> [ENUNCIADO]
As afirmações a seguir concordam com o texto sobre a Renda Básica Temporária? Responda sim ou não a cada uma e cite literalmente as palavras do texto que decidem a resposta.
1. O programa foi inicialmente previsto para durar seis meses.
2. O agente governamental indicado é a Secretaria da Fazenda.
3. Os cartões pré-pagos podem ser usados em farmácias.

> [TEXTO EXTRAÍDO]
--------

A razão de fundo dessa política pública de transferência de renda é dar suporte financeiro a fim de subsidiar o acesso à alimentação e a itens de higiene básico às famílias que estejam enfrentando dificuldades econômicas em razão da pandemia. Além de estimular a economia local mantendo o poder de compra dessa parte mais vulnerável da população. (por quê e que diferença faz)
Maria Paula Dallari Bucci, por outro lado, buscando sistematizar os elementos mais importantes da política pública, fixou um quadro de referência com os elementos descritos abaixo, os quais foram complementados de acordo com as informações sobre a política pública em análise neste trabalho:
- Nome oficial do programa de ação: Renda Básica Temporária
- Gestão governamental: gestão em governo PDT (Partido Democrático Trabalhista), com posicionamento centro-esquerda
- Base normativa: Lei n° 3480/2020 e Decreto n° 13.541/2020
- Desenho jurídico-institucional: distribuição aos beneficiários de cartões pré-pagos nos quais são depositados o valor do auxílio, que podem ser utilizados em supermercados, mercados, padarias e farmácias.
- Agentes governamentais: Secretaria da Fazenda
- Agentes não governamentais
- Mecanismos jurídicos de articulação
- Escala e público-alvo: cerca de 35 mil famílias com ao menos um integrante matriculado na rede de ensino municipal
- Dimensão econômico-financeira do programa: durante a duração do programa, estimasse que foi gasto, em média, R$ 797,57 por habitante com o Renda Básica Temporária
- Funcionamento efetivo do programa
- Aspectos críticos do desenho jurídico-institucional
Conforme ressaltado pela autora, o fato das normas que regulam essas políticas, estarem, geralmente, dispostas de forma difusa no ordenamento, não apenas em uma Lei ou em um Decreto Regulamentador, mas também em diversas portarias, instruções ou outras leis e decretos, dificulta a transparência e o acesso pleno da população às informações que compõem o quadro de referência, como se percebe com alguns itens não preenchidos.
Ademais, por ser um programa recente, finalizado no ano de 2021, é difícil obter uma análise do funcionamento real do programa, para além das idealizações dos gestores públicos, uma vez que as informações acessíveis, normalmente, estão restritas àquelas fornecidas pelo próprio governo, que possivelmente não abordarão aspectos críticos de seu funcionamento.
Sob a perspectiva do Modelo do equilíbrio interrompido, segundo o qual, a partir da experiência de implementação e avaliação, é possível fazer mudanças na política instaurada, percebe-se que, diante da manutenção do estado de calamidade pública, o programa, inicialmente previsto para durar por três meses, foi renovado diversas vezes. Tendo havido, inclusive, a remodelação de seus requisitos com a mudança do cenário fático, isto é, partir do início do Plano de Imunização, a Prefeitura passou a exigir que os beneficiários estejam vacinados, pelo menos com a primeira dose, sem que a segunda esteja atrasada.

--------

> [LINHAS EXTRAÍDAS]

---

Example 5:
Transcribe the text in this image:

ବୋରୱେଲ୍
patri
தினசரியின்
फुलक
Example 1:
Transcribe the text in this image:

--------

> [RESPOSTA]
1. Não: "o programa, inicialmente previsto para durar por três meses, foi renovado diversas vezes".
2. Sim: "Agentes governamentais: Secretaria da Fazenda".
3. Sim: "podem ser utilizados em supermercados, mercados, padarias e farmácias".